_TASK DIRECTIONS:_ The reply must consist of one number: how many lines of the data include the word "Bihar".

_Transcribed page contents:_
>>>
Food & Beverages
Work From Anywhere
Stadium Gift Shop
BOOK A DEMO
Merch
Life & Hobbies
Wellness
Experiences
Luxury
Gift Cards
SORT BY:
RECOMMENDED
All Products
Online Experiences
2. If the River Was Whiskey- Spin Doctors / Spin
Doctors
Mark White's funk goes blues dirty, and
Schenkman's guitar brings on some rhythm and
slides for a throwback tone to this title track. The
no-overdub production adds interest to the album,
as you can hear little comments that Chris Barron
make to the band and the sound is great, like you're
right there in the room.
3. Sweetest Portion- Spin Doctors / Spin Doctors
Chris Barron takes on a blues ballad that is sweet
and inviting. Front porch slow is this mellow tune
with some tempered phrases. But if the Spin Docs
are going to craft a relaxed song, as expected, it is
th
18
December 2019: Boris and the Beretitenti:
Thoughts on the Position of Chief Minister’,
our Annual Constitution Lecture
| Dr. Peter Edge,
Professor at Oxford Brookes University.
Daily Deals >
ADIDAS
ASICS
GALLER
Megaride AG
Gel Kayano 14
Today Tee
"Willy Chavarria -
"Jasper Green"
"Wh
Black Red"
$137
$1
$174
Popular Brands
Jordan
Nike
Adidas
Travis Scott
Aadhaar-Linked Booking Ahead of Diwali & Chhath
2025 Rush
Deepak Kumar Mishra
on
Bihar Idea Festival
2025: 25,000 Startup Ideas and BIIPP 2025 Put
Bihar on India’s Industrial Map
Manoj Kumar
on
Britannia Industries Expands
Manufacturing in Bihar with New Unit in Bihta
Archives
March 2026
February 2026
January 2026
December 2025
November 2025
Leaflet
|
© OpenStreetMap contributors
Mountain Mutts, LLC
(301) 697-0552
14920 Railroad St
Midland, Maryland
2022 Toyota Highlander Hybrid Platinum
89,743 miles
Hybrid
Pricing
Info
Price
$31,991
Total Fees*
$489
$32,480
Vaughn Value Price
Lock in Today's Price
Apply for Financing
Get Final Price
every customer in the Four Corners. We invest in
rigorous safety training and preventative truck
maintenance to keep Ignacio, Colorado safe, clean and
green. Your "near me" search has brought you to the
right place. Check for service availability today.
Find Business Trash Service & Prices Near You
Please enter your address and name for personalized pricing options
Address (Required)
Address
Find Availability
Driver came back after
<<<
_TASK SOLUTION:_ 3